ENUNCIADO DO EXERCÍCIO:
Dê continuidade ao texto sobre o diagnóstico da pneumonia asiática, prosseguindo a partir da última frase apresentada.

TRECHO DA PÁGINA:
------------------------------
As séries de letras das várias linhagens são sobrepostas com o auxílio de um computador, para que os cientistas saibam o que há de comum entre elas. Isso porque os vários tipos de coronavírus têm até 30% de diferenças no seu genoma -muito maior que a diferença entre seres humanos e chimpanzés, que é de só 2%.

Etiquetas genéticas

Com o resultado da comparação em mãos, os cientistas desenham ‘primers’, um tipo de ‘etiqueta’ de RNA que permite identificar o coronavírus em amostras de muco de pacientes, por exemplo. O diagnóstico é feito por PCR (reação em cadeia da polimerase), que usa essas etiquetas para fazer milhares de cópias da sequência que se quer descobrir -permitindo a sua identificação.
O diagnóstico molecular, feito por meio de PCR, tem uma grande vantagem quando se está lidando com um vírus misterioso e de propagação rápida, como o da pneumonia asiática: a rapidez.
‘Em dois dias após o recebimento do material [a amostra do paciente’ dá para ter um diagnóstico detalhado. Em um dia você sabe se o paciente é positivo ou não’, afirmou Zanotto.
Depois de montar os ‘primers’, no início desta semana, a equipe da USP terá de provar que eles realmente funcionam. Para isso, vai testar suas etiquetas de RNA em amostras reais de coronavírus. ‘Se a gente conseguir validar esses primers, dá para receber amostras de pacientes [e fazer o diagnóstico”, diz Zanotto. ‘Mas, francamente, espero que eles fiquem guardados na geladeira.’
Protocolos de diagnóstico por PCR para a pneumonia asiática já foram desenvolvidos na Alemanha e nos EUA. Uma equipe do Centro de Controle e Prevenção de Doenças (CDC) dos Estados Unidos está sequenciando o RNA do coronavírus assassino, isolado de pacientes da Ásia. Com o genoma em mãos, o diagnóstico deve ficar ainda mais preciso e rápido.
Velocidade parece ser a melhor arma dos cientistas contra a pneumonia (também chamada pela sigla inglesa Sars, ou ‘síndrome respiratória aguda grave’), que se espalha pelo mundo a bordo de aviões a jato. E a que mais falta: até agora não se sabe como a doença surgiu, como ela se propaga e nem ao certo se o coronavírus merece mesmo o banco dos réus.
O estudo epidemiológico dos primeiros dez casos da doença no Canadá, por exemplo, encontrou em alguns doentes um outro vírus respiratório, o metapneumovírus -da família dos paramixovírus.
------------------------------
MATERIAL FORNECIDO:
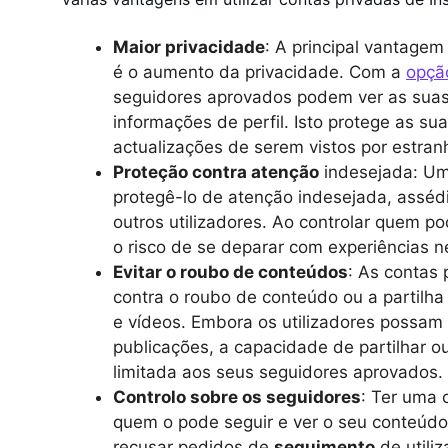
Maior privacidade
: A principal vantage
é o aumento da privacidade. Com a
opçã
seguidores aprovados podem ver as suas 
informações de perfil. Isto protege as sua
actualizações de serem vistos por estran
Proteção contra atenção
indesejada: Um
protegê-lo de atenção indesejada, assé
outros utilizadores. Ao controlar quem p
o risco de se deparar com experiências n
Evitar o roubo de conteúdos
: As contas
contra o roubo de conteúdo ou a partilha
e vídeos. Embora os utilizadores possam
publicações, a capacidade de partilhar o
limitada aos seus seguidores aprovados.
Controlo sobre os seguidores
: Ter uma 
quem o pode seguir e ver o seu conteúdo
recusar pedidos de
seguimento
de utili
------------------------------
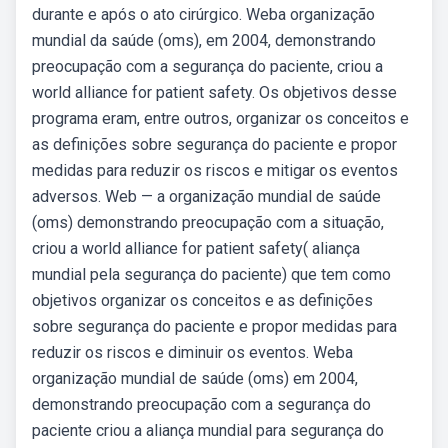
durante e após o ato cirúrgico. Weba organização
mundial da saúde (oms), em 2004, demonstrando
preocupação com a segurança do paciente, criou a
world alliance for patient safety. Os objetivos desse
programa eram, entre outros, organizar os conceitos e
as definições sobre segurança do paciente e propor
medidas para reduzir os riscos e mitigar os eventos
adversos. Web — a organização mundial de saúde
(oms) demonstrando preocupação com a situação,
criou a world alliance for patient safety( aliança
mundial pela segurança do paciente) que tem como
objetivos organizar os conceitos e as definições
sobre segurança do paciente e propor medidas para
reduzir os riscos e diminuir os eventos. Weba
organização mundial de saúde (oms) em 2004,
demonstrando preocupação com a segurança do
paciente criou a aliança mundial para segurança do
------------------------------
RESPOSTA:
‘Com base em investigações preliminares, parece que a síndrome pode se dever ao metapneumovírus humano, a um novo coronavírus ou a ambos’, escreveram os pesquisadores canadenses, liderados por Susan Poutanen, em artigo na última edição do ‘The New England Journal of Medicine’ (www.nejm.org).

Brecha imunológica

Segundo a equipe, o paramixovírus pode ser o responsável pelos sintomas mais graves da pneumonia -que mata de 3% a 4% de suas vítimas-, mas é possível que ele seja só uma infecção oportunista, que aproveita a brecha imunológica do coronavírus.
Se o coronavírus for mesmo o responsável pela pneumonia, como tudo indica, os médicos têm um novo problema pela frente: como conter a pandemia.
‘Isso é um vírus de resfriado. Você já viu alguém conter resfriado?’, pergunta Zanotto.
Além de não se saber virtualmente nada sobre como a linhagem assassina surgiu, provavelmente na China, tampouco está claro se ela é transmissível pelo ar ou se partículas virais podem sobreviver por algumas horas em superfícies sólidas ou objetos.
Outra dúvida é a relação entre o número de pacientes que desenvolvem os sintomas e os que não adoecem ou têm sintomas brandos (subclínicos). Esse é um indicativo fundamental para saber o tamanho da epidemia: quanto mais casos subclínicos, menores as chances de uma pandemia como a gripe espanhola -que, apesar do nome, também surgiu na China- de 1918, que matou 20 milhões de pessoas.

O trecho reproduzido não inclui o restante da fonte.